SOUTHAMPTON Co., Va. - Every day, Rachel Thornsberry fears the worst.
"I'm worried he's going to die. I'm worried a lot more people are going to die in there," she said.
Her loved one is incarcerated at Deerfield Correctional Center in Southampton County. She said he is one of 285 people that has recently tested positive for COVID-19.
She said he has cystic fibrosis and already needs additional medical attention, but since his COVID-19 diagnosis, "He's just getting worse. He’s been waiting almost four days now just to get medication."
Deerfield, which holds a daily population of 925 inmates, is the latest prison to see a spike in coronavirus cases and is now leading the state in inmate deaths. The Virginia Department of Corrections reports eight inmates have died due to COVID-19-related complications.
In a statement, the Department of Corrections told News 3 the men were ages 49, 66, 71, 64, 59, 75, 69 and 56.
Thornsberry said her loved one has just over a year until his release. She said because of his underlying conditions, she has tried to file for clemency, but has been denied.
"I understand that they're there because they're being punished, but I mean, these people should not have to die for a punishment," she said.
To compensate for the case increase the DOC said they have converted the facility's gym into a medical observation unit and are offering incentives for medical staff to come to Deerfield. Armor Correctional Health Care is actively recruiting additional temp nurses for Deerfield.
A spokesperson said the Virginia National Guard is also on site to help with testing the entire population. In a news release sent out over the weekend, they have reportedly done more than 36,600 tests statewide and some offenders have been tested more than once.
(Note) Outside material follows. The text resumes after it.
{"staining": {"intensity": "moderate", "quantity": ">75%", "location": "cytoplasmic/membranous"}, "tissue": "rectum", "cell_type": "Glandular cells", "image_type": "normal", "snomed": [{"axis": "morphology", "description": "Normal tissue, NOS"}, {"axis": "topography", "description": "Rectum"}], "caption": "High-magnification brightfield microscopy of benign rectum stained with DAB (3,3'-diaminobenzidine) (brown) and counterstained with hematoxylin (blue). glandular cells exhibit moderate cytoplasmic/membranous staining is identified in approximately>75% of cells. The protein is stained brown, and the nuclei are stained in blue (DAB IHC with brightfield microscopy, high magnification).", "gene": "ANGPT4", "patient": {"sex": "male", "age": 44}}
The release said, "Most offenders being tested have no symptoms; the DOC is conducting point prevalence testing to catch cases before there are any symptoms. That early testing of asymptomatic offenders is helping to keep the virus from spreading throughout the prison system."
Still unsatisfied with the actions taken by the state, Thornsberry said she's looked into getting legal help.
Local attorney Jerry Denton with Denton & Denton in Virginia Beach explains why that could be a tough road.
"Even if you could show that a prisoner got an infection, got COVID-19, in a certain circumstance within a prison, in order to do anything about it, as a lawyer, you would secondly have to show that the prison was negligent in the way that they were handling the prisoners and that's very difficult to do."
In Virginia, the DOC maintains they drive for the utmost care, saying, "The doctors, nurses, and medical staff at the DOC are working around the clock to test and provide care to offenders during this pandemic. As we work to test and care for offenders, Virginia DOC has partnered with the Virginia Department of Health, the Virginia National Guard, Virginia Commonwealth University, the University of Virginia, Armor Correctional Health Services, and the Division of Consolidated Laboratory Services."
However, cases against a facility have been won across the country. Denton cautions people to think about all their options before going the legal route because "Judges are low to tell prison administrators how to operate the prisons because no one really knows exactly what the facts are."
Even so, Thornsberry said she won't stop fighting until her loved one is home. "Not all the people that are incarcerated are bad people. They made bad choices, but you know, no one deserves to just die," she said.
In a statement, a spokesperson for the VADOC said all of the facilities follow CDC guidelines for corrections; the infirmary at Deerfield also follows the CDC guidelines for nursing homes. Deerfield’s assisted living area follows VDH guidelines for long-term care.
Prison officials said more than 10% of the state’s 27,000 inmates have now tested positive. Department-wide, one staff member has died from COVID-19.